Is there a precedent for that kind of inhuman disregard for Palestinian lives in the behavior of the Israelis? There are hundreds of such precedents. Not just Palestinian lives either.
Rachel Corrie, an American, was run down by an American-made bulldozer driven by an Israeli in the act of destroying the home of a Palestinian family, which Corrie put her body and her life on the line to stop.
Canadian Maj. Paeta Hess-von Kruedener was killed when the Israelis bombed a marked United Nations post in Lebanon on July 25, 2006. His wife says shortly before he was killed he had sent her an email "reporting that Israel was bombing schools and waging 'a campaign of terror against the Lebanese people'".
These incidents are distinct because they involve lives that were not driven by a "policy of terror". Rachel Corrie was a pacifist, Maj.
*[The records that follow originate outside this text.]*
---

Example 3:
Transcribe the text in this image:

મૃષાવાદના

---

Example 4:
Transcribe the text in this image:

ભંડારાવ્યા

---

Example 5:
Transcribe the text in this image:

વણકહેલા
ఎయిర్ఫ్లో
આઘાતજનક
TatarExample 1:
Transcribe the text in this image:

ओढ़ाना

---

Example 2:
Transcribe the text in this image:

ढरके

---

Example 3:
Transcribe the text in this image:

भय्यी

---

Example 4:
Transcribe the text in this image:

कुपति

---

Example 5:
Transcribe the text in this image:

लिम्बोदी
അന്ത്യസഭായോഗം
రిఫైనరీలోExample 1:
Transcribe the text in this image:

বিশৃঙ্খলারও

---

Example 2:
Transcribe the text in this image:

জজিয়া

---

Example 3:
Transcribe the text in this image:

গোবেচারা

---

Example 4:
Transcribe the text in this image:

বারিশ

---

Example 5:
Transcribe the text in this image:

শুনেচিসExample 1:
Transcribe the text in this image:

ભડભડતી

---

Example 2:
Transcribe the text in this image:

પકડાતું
Hess-von Kruedener and the other UN observers killed with him were peacekeepers. They were all in the way of the Israeli campaign which describes itself as wounded and in defense, but looks more like ruthless aggression toward empire.
Here's Fallows in October 2007, still crowing from the top of the fence:
Except that there's a conspiracy either way it happened. Except that if it isn't a conspiracy by the Palestinians, it's a conspiracy by the Israelis to blame them for it.Richard Landes, of Boston University, is (to my knowledge) the leading advocate of the idea that the death of Mohammed al-Dura was an elaborately-staged hoax. His blog TheAugeanStables is full of references, updates, videos, forensic reports, and other links supporting his argument that this was in its entirety a "Pallywood" production (Hollywood + Palestine, get it???). A related blog is here, and Natan Sharansky's essay about the latest twists in the case is here.
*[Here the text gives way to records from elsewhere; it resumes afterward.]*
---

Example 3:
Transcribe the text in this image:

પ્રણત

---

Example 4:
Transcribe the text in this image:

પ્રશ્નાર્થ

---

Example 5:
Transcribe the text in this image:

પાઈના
Charles Enderlin, the long-time Jerusalem correspondent for the TV network France 2 has his own running commentary, in French, at the France 2 blog site. He is a central figure in the story because his initial reports established the idea that the boy Mohammed had been killed by Israeli soldiers. The Landes camp believes that the scenes in his report were staged, and they have pushed relentlessly for release of the full footage France 2 shot that day. Enderlin and France 2 have refused.
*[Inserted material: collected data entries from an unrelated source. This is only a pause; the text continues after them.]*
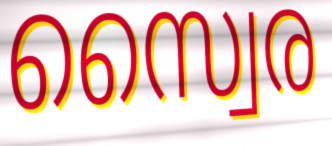
സ്വൈര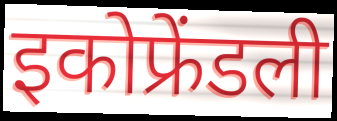
इकोफ्रेंडलीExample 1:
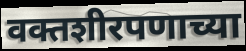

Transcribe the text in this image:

वक्तशीरपणाच्या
My general experience in life makes me skeptical that large-scale conspiracies can be pulled off - and kept secret for seven years, which is how long it has been since the original event. So based on what I have personally seen (not having devoted myself to the story for the last few years), I am not ready to say: Yes, for sure, this was a huge, big-lie, blood-libel, conspiratorial hoax.
These second paragraphs seem to be a balanced presentation of two disagreeing sides. Except most english-speaking readers, even sophisticated readers of James Fallows, aren't going to get much from commentary in french, if they bother hitting that link in the first place. Except he brings the pro-Israeli voice down from the first paragraph and uses it to set up Enderlin and France 2's refusal to release their "full footage".
Fallows says "I am not ready to say: Yes, for sure, this was a huge, big-lie, blood-libel..."
Which is like saying "I'm not ready to say: You're a lying sack of shit."
Sensible folks with enough self-discipline to not over-react will withhold judgment, if they want to know what really happened they'll examine as much information as they can from both sides. Fallows, in his role as information-bringer, acts as if he's done that for his readers, but there is no voice from the other side in any of his writing about the al-Dura case, except in french, once. The 2003 piece has at its center quotes and colorful endearing descriptions of Nahum Shahaf (strongly built; smiling, joking, having fun; hang gliding instructor), an Israeli physicist whose work was at the center of the IDF investigation of the affair.
The Palestinian voice, the Palestinian side, as consistently as ever, goes unheard.